Medical device firm CorMatrix Cardiovascular has obtained 510(k) approval from the US Food and Drug Administration (FDA) for its Tkye implantable device, developed for neonate and infant cardiac tissue repair.
Tyke, which is a biomaterial technology derived from the firm’s ECM technology platform, was developed to repair pericardial structures in neonates and infants.
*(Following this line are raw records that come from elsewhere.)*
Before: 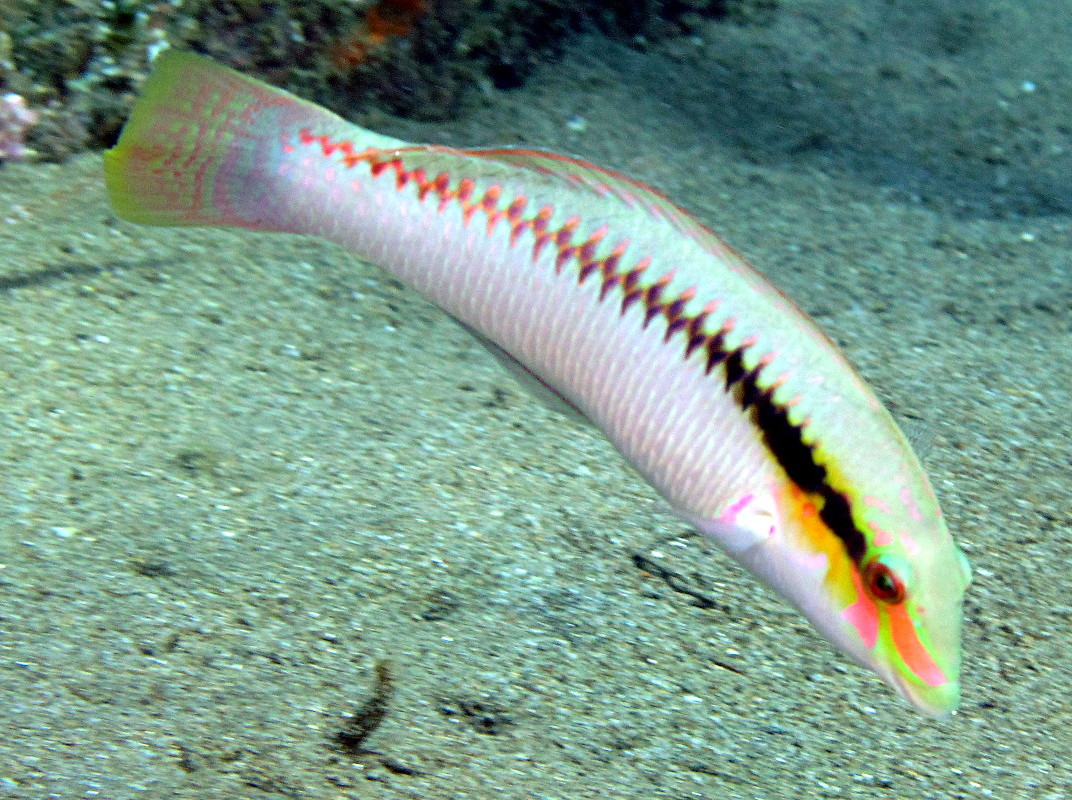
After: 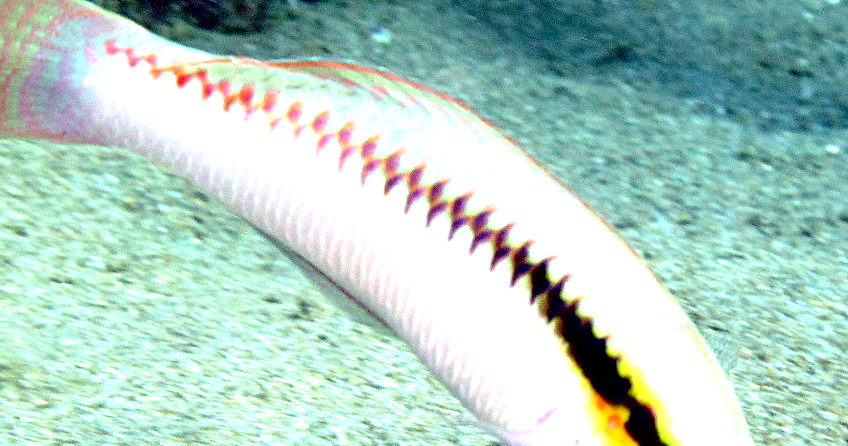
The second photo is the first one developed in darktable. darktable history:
contrast brightness saturation: contrast 0.012, saturation -0.047
exposure: black level correction 0.01, exposure 1 EV, compensate exposure bias true, compensate highlight preservation false
crop: left 18.259%, top 11.097%, right 2.545%, bottom 33.055%
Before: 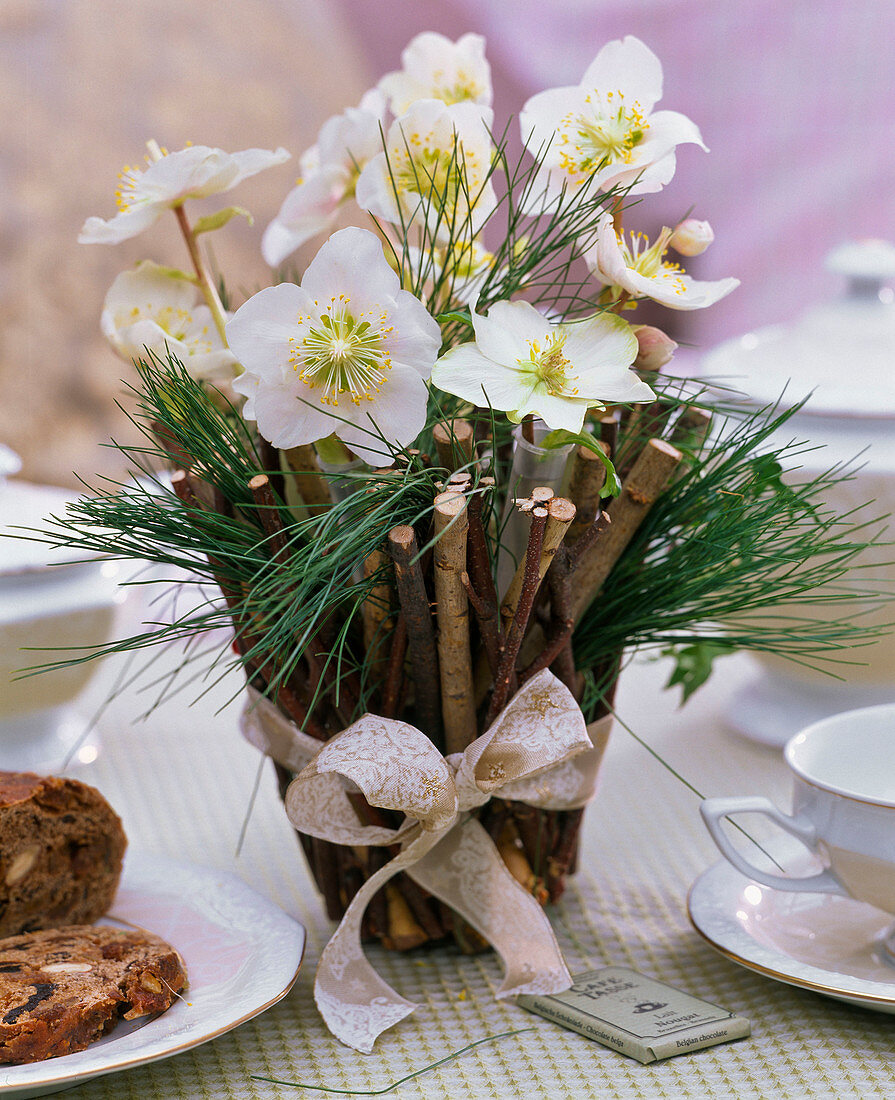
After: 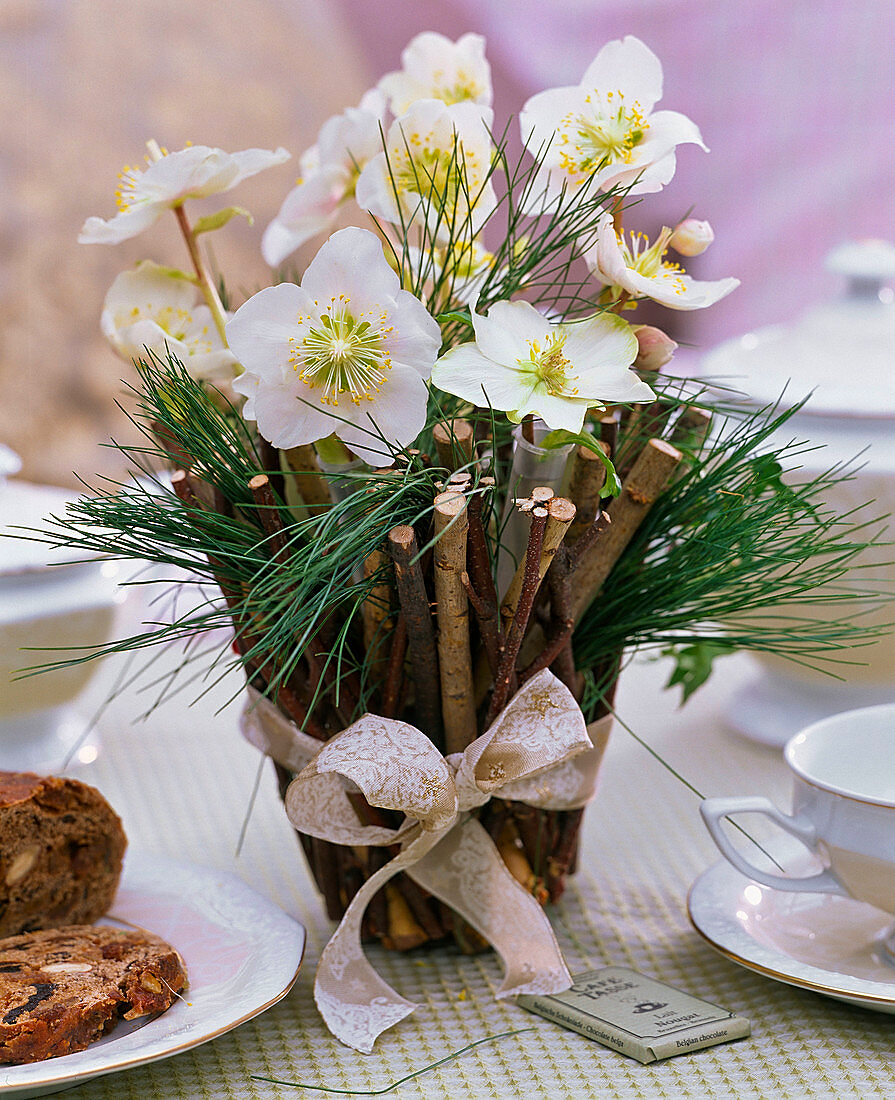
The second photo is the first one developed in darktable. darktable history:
sharpen: radius 1.859, amount 0.406, threshold 1.242
color correction: highlights b* -0.057, saturation 1.11
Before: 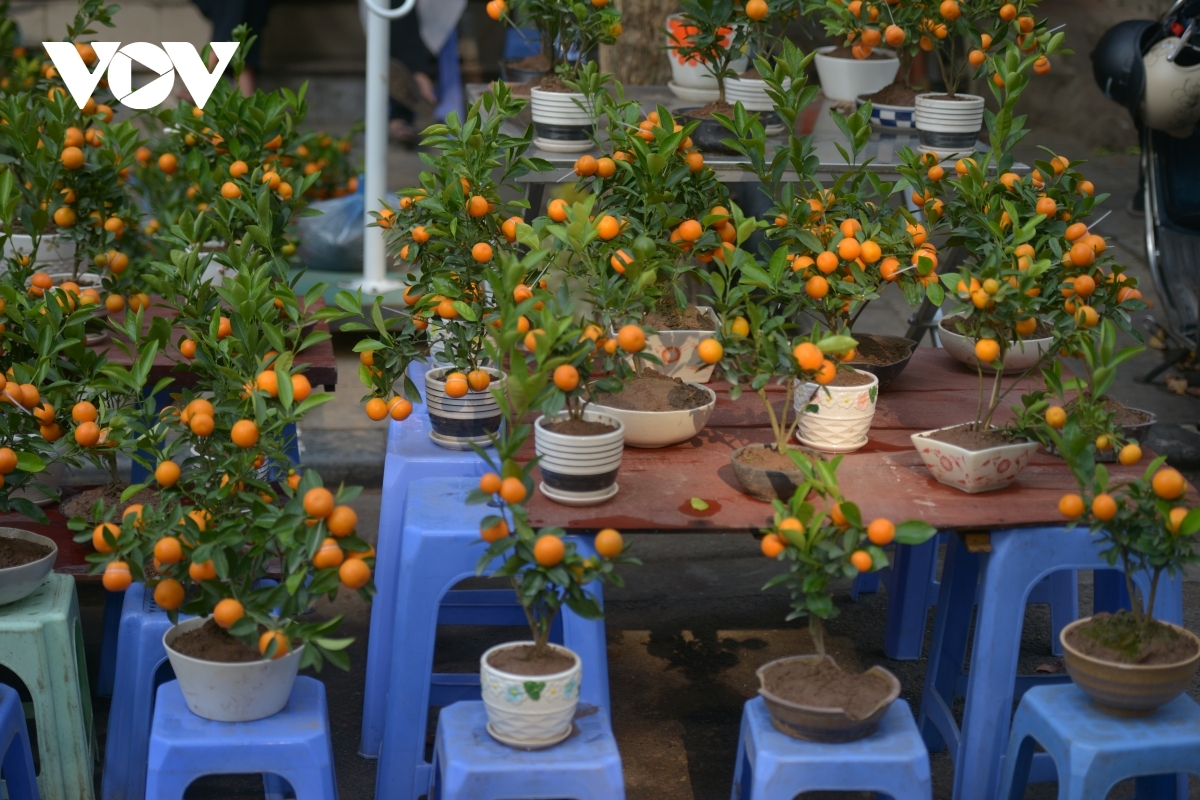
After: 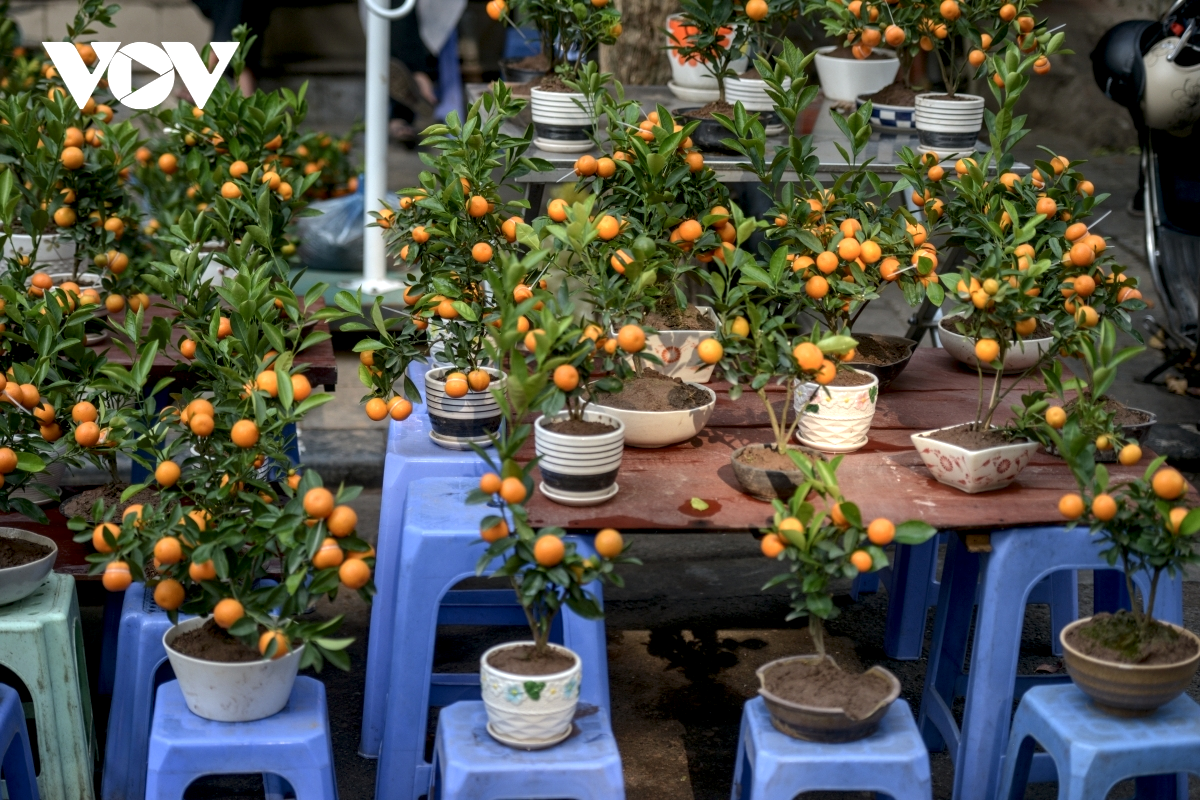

It can be used as an epicardial covering for damaged or repaired cardiac structures, as well as a patch material for intracardiac defects, septal defects and annulus repair, suture-line buttressing, and cardiac repair.
Tyke is made of two layers of CorMatrix ECM compared to four layers of the current CorMatrix ECM, providing thinner product for smaller repairs.
The firm has designed the product as an alternative to synthetic grafts or patches.
It also enables congenital cardiovascular surgeons to repair complex reconstructive surgeries in neonates and infants with congenital heart defects (CHD), including atrial-septal defects and small pulmonary vessels.
CorMatrix Cardiovascular CEO and co-founder David Camp said: "FDA clearance further validates CorMatrix ECM technology for creating world class implantable cardiac devices.
"CorMatrix is proud of this clearance achievement and the potential impact it can have on reducing CHD in children."
The firm will initially test the Tyke device in around 15 clinical sites, as part of the post-market study.
In the study, the company plans to include around 150 patients undergoing pediatric cardiovascular procedures.